Na madrugada do dia seguinte recebemos uma chamada de Santa Marta, a informar-nos que o Alexandre tinha tido outra paragem cardiorrespiratória e os médicos estavam a tentar reanimá-lo acerca de uma hora.

No dia seguinte a mesma rotina, chegámos a Santa Marta e fomos informados pela Doutora Isabel que tinha sido difícil aguentar o Alexandre com vida, a paragem do coração tinha sido muito prolongada e provavelmente teria provocado danos cerebrais e outros irreversíveis. Se a minha cobardia já não me permitia permanecer durante muito tempo junto ao Alexandre, a partir desse dia então passava o dia na sala de espera a olhar para as paredes e à espera do pior, enquanto a Paula que também precisava de mim, não abandonava a cabeceira do Alexandre por um minuto, por isso todas as desculpas que pedir à Paula e ao Alexandre pela minha postura cobarde, nunca serão as suficientes.

Passados um ou dois dias fomos chamados para uma conversa com a Doutora Fátima Pinto, responsável na altura pela Cardiologia Pediátrica, disse-nos que não havia já muito a fazer pelo Alexandre, que restava esperar pelo momento que Deus o quisesse junto dele. Perguntou-nos se queríamos que fosse batizado, ofereceu-se para falar com o Padre do Hospital e ser ela a madrinha, aceitámos de imediato, apesar de nessa altura eu que sempre fui crente já estar numa fase de revolta para com Deus. Questionava-me várias vezes, que Deus era este que queria levar para junto de si o nosso anjinho.

A partir desse dia decidimos eu e a Paula que durante a noite deixaríamos os telemóveis sem som e longe de nós, sendo que na manhã de 3 de Novembro de 2009, quando acordámos tínhamos mais de uma dezena de chamadas do Hospital de Santa Marta, ligámos de volta, mas não era preciso, as nossas cabeças pensaram de imediato que tinha chegado o dia do nosso príncipe virar anjinho. Devolvemos a chamada e confirmaram-nos aquilo que temíamos o Alexandre havia falecido durante essa madrugada acometido de mais uma paragem cardiorrespiratória.

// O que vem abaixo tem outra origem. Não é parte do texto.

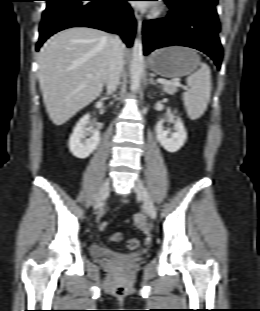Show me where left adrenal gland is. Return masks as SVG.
<instances>
[{
  "mask_svg": "<svg viewBox=\"0 0 260 311\" xmlns=\"http://www.w3.org/2000/svg\"><path fill=\"white\" fill-rule=\"evenodd\" d=\"M149 83L152 85H157V83L153 80L152 77L149 78Z\"/></svg>",
  "mask_w": 260,
  "mask_h": 311,
  "instance_id": "a2214340",
  "label": "left adrenal gland"
}]
</instances>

Fiz um esforço emocional enorme, fui deixar o João ao Infantário e quando voltei a casa, eu e a Paula abraçamo-nos e chorámos juntos, sem dizer uma única palavra. Por sorte tivemos amigos e familiares que nos trataram de toda a burocracia, desde a primeira hora referimos que só queríamos que o Alexandre chegasse à igreja na hora da missa e que o caixão não fosse aberto. A igreja estava repleta de amigos e familiares para se despedirem do nosso anjinho e foi assim que tudo terminou passados 39 dias sobre o nascimento de um anjo, que neste momento estará certamente junto a Deus a olhar por todos nós.